NYC’s Hot 97 Under Fire
New York’s Hot 97 was the setting for two recent high-profile shootings, and now the radio station has become a target itself — of artists and activists who charge that it promotes violence in the hip-hop community. On Friday, in the wake of the much-hyped February 28th shootout between associates of 50 Cent and the Game and the beginning of the Lil’ Kim perjury trial involving a 2001 shootout, rappers Afrika Bambaataa, M1 of Dead Prez, Roxanne Shante and other members of the newly formed Hip-Hop Coalition held an anti-Hot 97 rally in New York’s Union Square Park.
“Hot 97 actively promotes conflict within our communities and among our artists,” journalist and rally organizer Rosa Clemente told Rolling Stone. “We have to target [Hot 97’s parent company] Emmis Communications, because they’re fueling controversy between artists to get ratings.”
“The violence is sensationalized,” added M1, “and I think more than anything they intend to benefit from it.”
The typically cryptic Afrika Bambaataa saw the rally as a chance to address a broader issue. “Many people are still being blind, deaf and dumb to what’s going on due to the mind control of the masses of people,” the Bronx rapper said before launching a diatribe aimed at corporate media.

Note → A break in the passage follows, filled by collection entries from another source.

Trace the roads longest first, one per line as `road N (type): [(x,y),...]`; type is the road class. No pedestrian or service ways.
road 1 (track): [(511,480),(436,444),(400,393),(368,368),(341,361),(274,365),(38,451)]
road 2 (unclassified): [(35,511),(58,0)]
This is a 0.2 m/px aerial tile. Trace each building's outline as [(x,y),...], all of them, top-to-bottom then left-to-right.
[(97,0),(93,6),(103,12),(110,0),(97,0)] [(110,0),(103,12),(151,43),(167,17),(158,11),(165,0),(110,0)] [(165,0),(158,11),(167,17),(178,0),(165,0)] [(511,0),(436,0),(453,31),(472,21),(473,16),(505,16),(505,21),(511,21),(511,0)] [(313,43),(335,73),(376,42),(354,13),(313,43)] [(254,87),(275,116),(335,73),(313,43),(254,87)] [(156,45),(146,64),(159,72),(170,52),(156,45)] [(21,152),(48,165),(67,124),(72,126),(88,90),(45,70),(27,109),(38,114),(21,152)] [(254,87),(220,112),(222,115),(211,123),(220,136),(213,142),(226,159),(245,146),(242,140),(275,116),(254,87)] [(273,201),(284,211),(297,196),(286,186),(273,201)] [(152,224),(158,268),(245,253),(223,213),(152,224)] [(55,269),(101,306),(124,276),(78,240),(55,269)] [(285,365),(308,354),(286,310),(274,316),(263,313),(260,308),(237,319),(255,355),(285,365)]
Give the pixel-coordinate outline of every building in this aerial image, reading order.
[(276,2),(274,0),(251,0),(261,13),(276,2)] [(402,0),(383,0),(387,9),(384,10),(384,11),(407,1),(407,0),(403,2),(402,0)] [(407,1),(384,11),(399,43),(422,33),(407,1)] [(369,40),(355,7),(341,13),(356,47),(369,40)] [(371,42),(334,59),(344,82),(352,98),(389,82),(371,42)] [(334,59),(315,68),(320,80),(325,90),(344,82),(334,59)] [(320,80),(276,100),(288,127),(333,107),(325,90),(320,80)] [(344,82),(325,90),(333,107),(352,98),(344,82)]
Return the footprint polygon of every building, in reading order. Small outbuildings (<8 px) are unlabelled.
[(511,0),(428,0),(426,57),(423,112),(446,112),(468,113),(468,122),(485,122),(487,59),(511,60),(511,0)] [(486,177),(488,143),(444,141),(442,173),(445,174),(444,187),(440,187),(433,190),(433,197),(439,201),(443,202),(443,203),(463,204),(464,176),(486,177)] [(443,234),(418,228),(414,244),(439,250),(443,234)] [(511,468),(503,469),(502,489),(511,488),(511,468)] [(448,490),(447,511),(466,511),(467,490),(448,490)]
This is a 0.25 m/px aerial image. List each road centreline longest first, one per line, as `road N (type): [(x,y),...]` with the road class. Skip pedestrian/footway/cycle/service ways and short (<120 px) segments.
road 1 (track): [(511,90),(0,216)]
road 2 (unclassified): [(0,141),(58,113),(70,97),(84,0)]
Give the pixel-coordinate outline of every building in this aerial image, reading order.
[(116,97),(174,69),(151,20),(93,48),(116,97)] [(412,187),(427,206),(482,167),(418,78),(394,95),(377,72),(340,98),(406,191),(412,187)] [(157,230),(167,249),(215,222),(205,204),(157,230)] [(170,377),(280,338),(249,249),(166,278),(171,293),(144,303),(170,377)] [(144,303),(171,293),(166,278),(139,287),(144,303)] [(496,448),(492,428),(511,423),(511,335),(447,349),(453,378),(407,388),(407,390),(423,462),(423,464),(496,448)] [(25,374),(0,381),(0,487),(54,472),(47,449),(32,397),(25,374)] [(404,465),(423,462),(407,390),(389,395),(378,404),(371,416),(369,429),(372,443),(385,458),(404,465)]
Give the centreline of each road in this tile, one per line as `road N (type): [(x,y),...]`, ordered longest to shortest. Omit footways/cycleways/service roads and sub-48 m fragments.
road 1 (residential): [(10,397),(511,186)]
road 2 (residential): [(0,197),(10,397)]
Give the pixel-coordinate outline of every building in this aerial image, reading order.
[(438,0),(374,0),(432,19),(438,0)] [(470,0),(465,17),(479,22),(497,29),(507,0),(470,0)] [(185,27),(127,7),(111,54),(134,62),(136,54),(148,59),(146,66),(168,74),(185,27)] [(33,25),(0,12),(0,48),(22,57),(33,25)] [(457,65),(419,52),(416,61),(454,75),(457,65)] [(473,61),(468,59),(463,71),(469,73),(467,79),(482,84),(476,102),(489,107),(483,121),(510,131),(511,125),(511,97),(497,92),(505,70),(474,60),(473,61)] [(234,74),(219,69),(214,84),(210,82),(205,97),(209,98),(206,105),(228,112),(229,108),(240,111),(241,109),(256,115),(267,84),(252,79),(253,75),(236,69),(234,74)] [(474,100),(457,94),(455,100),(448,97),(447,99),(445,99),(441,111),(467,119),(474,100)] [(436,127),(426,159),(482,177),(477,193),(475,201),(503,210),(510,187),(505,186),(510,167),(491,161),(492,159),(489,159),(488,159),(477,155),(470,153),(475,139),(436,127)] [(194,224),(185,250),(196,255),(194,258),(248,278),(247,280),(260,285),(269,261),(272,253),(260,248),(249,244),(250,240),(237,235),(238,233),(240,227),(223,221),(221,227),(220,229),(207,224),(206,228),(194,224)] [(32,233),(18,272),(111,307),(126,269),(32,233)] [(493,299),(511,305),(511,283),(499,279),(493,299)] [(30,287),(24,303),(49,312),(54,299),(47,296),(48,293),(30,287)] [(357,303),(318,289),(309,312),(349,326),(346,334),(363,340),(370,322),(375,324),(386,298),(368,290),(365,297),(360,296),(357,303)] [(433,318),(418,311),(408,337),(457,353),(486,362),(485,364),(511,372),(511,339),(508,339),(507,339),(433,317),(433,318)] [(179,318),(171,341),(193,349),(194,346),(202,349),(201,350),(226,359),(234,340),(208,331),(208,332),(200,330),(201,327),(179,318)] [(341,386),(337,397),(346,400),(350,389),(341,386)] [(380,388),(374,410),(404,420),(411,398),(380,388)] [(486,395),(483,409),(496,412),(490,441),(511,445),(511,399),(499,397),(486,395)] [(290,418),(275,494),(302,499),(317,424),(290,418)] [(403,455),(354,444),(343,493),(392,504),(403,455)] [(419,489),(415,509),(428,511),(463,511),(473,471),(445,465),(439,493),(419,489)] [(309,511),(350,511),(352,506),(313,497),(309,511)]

The Coalition contends that the recent incidents could have been prevented instead of promoted by the station’s employees. The “Tsunami Song,” Hot 97’s parody of the December tragedy in South Asia, also drew criticism at the rally, with Queens councilman John Liu accusing the station of “insensitivity” to its listeners. The Coalition also voiced its list of demands — which include the station airing anti-violence public service announcements and having its employees attend town hall meetings with community educators, parents and youth.
A spokesman for Hot 97 refused to address the demands, telling Rolling Stone that the station is being targeted unfairly. “It’s interesting that they single out Hot 97,” he said. “Why not the artists that make the music, the record labels that produce the records, the record stores that sell them and then the consumers that buy them? . . . Hot 97 has been number one in the eighteen-to-thirty-four-year-old demographic for close to ten years, so obviously there are a whole lot of people that enjoy the station and feel differently. We only play what’s out there: If the violence didn’t exist in the song, they wouldn’t hear it on Hot 97.”